Ironically, what she objects to most is Congress' attempt to grant her agency more power. The bill would raise maximum penalties to $100 million from $1.8 million, allow prosecution of executives whose companies willfully break the law, protect whistle-blowers, and let states enforce consumer protections.
Nord says she fears these measures would unduly burden companies. She also says that a ban on lead in toys, another of the bill's proposals, would be impractical. These are similar arguments to the ones made by the building industries in 1976, when lead was banned from residential use. That move has had a dramatic effect. From 1976 to 2002, the percentage of children with elevated blood lead levels dropped from 88.2 percent to 1.6 percent, according to the Centers for Disease Control and Prevention.
Indeed, all of Nord's arguments echo those of manufacturers and importers, as well as of the Bush administration, which has appointed industry insiders fiercely hostile to government oversight as chiefs of almost every regulatory body, from environmental protection to antitrust.
House Speaker Nancy Pelosi has called for Nord's resignation.
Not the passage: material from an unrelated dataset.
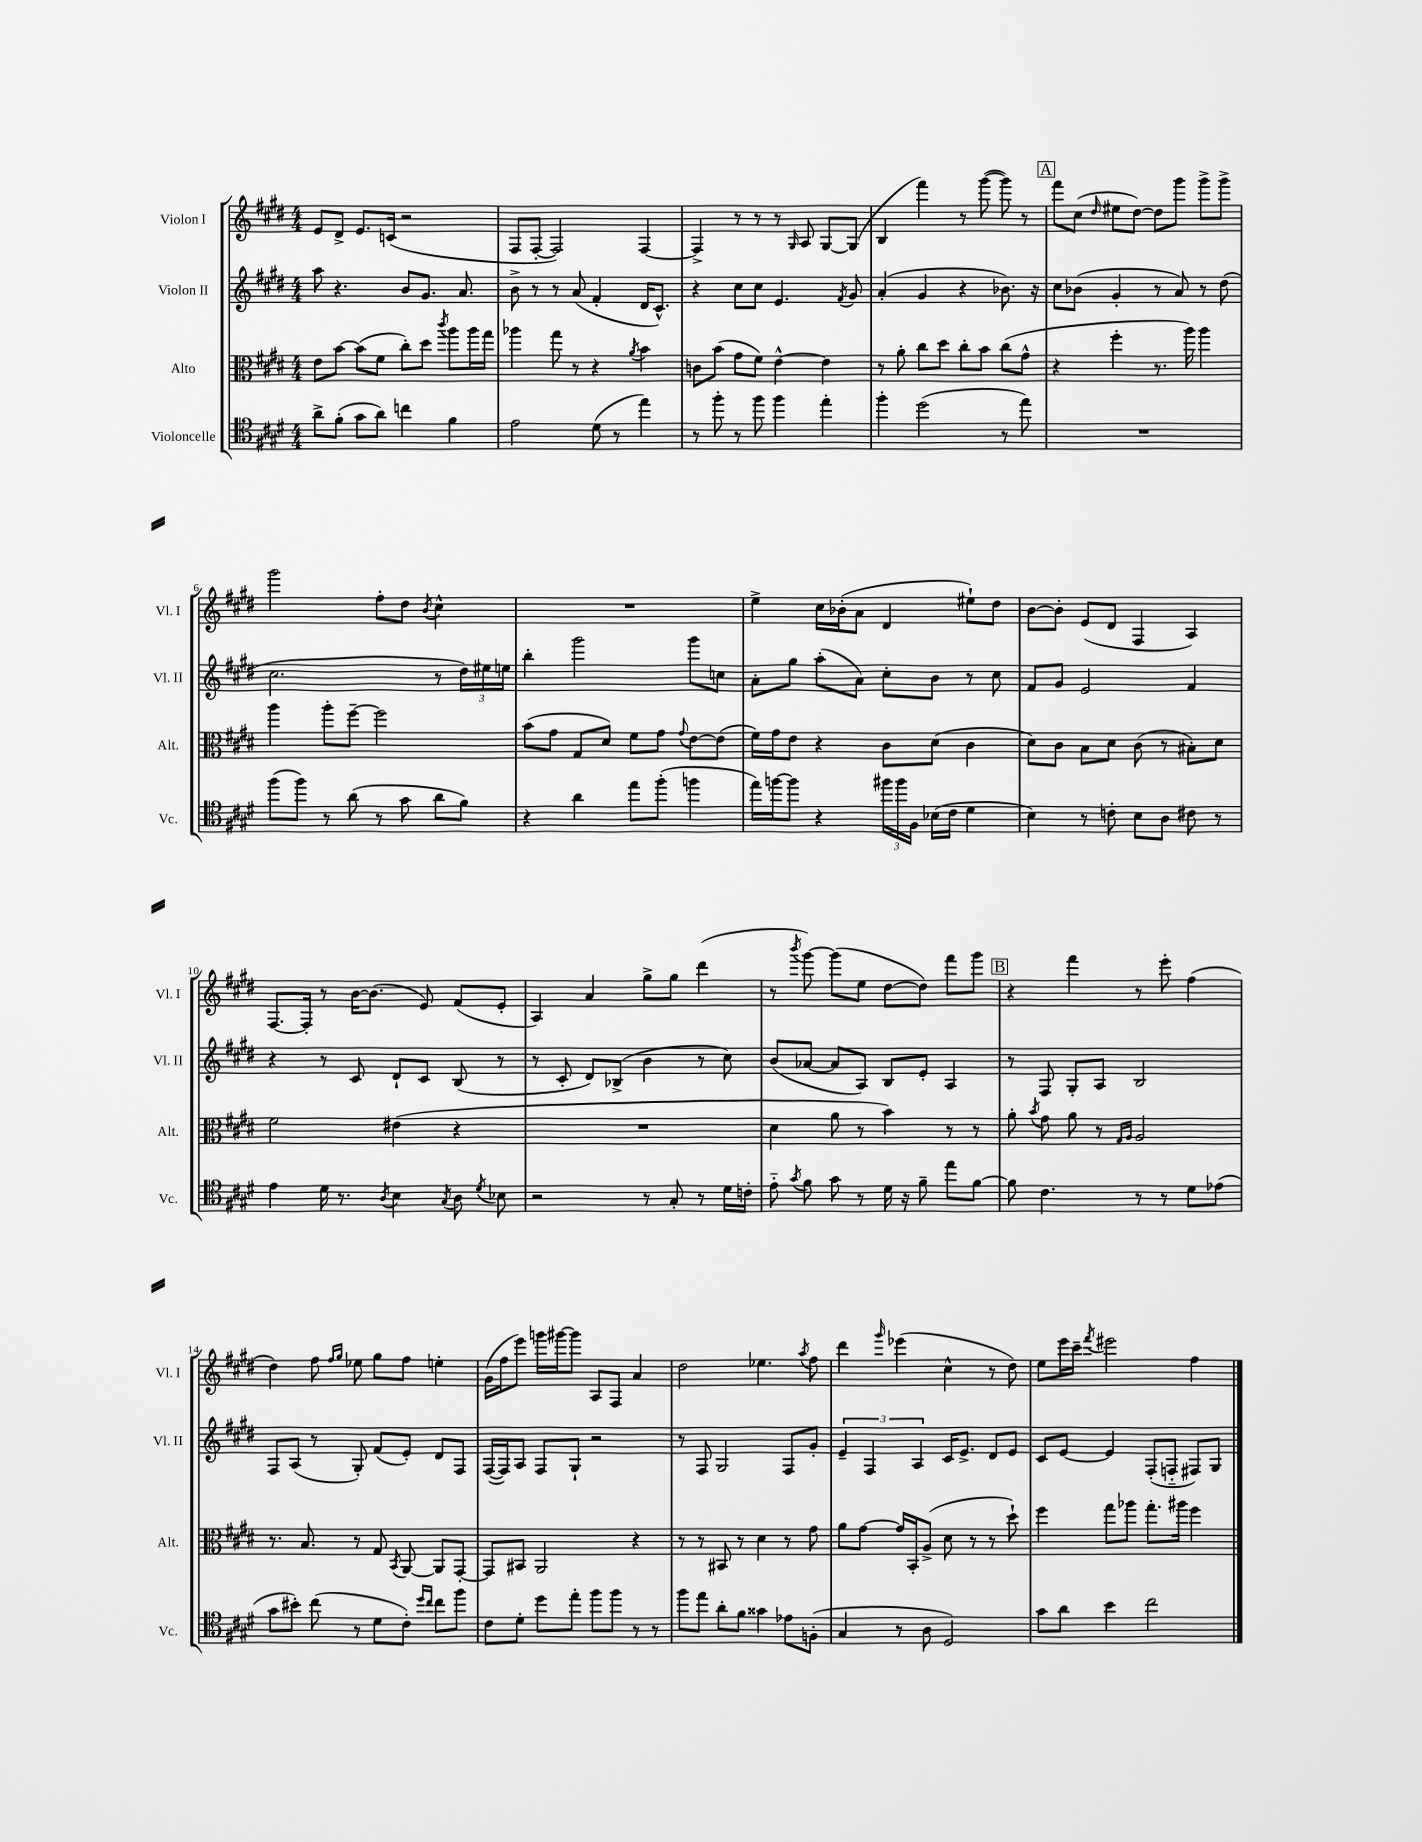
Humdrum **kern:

Nord has refused to budge, and the president is behind her. "We believe she is doing a fine job," said White House spokesperson Dana Perino, "and we know she is committed to making sure that products that come into this country are safe for people." Perino noted that it can be impossible to deny someone a toy he or she really wants, anyway. Well, that settles it. The U.S. government wouldn't want little Sammy Walton to have a tantrum.
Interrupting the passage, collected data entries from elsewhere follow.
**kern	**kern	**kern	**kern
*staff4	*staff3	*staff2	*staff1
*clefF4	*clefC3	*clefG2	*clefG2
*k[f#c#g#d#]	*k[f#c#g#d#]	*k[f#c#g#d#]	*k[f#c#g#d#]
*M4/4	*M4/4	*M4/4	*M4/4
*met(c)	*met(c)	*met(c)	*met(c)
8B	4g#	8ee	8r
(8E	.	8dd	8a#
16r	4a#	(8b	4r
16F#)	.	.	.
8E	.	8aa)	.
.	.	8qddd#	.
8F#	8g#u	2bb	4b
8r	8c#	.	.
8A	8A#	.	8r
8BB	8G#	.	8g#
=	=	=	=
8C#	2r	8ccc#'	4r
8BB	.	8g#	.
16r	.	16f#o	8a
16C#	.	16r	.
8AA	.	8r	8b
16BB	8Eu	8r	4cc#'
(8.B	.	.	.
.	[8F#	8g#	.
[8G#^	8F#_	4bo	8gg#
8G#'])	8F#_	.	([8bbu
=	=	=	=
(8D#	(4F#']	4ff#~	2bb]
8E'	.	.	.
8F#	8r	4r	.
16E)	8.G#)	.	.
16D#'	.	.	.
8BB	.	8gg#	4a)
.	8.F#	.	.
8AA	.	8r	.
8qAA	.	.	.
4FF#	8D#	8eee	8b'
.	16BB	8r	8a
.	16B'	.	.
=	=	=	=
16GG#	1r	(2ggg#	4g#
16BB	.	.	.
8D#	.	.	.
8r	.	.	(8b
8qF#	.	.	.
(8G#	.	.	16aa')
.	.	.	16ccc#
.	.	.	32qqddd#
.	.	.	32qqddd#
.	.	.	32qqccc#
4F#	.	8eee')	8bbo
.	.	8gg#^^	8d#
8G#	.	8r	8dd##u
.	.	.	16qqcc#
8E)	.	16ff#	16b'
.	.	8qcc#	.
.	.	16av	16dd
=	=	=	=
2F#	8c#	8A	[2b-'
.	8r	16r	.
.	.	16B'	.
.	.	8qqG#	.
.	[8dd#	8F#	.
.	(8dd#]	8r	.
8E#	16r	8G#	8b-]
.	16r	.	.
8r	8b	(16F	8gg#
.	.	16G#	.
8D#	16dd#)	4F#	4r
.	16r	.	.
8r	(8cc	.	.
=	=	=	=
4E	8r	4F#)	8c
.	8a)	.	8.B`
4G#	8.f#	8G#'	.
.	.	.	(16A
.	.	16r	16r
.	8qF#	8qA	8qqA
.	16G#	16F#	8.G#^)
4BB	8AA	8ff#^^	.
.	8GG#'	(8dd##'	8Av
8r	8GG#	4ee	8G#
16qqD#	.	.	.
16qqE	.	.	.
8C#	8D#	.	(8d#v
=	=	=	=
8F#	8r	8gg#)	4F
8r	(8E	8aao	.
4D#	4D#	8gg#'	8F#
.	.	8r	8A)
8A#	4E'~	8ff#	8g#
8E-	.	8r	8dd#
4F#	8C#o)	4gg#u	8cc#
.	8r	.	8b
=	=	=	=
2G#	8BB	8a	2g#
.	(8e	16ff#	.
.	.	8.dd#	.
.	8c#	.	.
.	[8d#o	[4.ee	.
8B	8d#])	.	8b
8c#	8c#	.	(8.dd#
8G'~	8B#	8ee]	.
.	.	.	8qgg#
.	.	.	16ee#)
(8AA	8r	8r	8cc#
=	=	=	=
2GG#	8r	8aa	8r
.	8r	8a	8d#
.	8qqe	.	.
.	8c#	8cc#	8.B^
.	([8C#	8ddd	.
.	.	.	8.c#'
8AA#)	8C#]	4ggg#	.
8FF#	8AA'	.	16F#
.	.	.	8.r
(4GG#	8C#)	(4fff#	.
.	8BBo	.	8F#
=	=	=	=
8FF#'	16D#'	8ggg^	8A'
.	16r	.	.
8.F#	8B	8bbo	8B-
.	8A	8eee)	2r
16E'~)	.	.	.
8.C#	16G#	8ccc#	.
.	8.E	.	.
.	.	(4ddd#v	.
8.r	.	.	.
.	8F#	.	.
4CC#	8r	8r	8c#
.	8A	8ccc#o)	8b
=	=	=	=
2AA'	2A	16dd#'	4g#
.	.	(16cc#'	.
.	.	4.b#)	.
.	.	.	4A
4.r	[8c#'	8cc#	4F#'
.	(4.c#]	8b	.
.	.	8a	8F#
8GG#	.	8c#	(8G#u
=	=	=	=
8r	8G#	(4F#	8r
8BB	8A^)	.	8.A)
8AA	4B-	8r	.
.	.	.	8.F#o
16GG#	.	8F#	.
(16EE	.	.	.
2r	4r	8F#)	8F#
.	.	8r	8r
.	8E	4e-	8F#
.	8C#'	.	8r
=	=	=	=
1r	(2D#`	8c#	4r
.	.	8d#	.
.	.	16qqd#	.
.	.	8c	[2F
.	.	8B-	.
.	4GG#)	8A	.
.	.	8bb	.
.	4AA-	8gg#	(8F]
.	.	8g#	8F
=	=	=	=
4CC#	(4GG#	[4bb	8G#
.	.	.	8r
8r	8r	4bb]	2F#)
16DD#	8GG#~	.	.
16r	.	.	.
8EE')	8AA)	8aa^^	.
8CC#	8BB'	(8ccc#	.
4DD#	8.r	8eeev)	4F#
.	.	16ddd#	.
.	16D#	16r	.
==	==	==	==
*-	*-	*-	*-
Not to worry, though. Child-protection legislation only shows signs of strengthening in the coming years.
Under the federal Adam Walsh Child Protection Act, beginning in 2010, wicked witches also will be subject to prohibitions on distributing candy and answering their doorbells on October 31. In addition, the CPSC will add an item to the "Choosing Safe Houses" section of its Halloween Alert, warning of the risks of children being enticed into gingerbread dwellings, pushed into ovens, and eaten.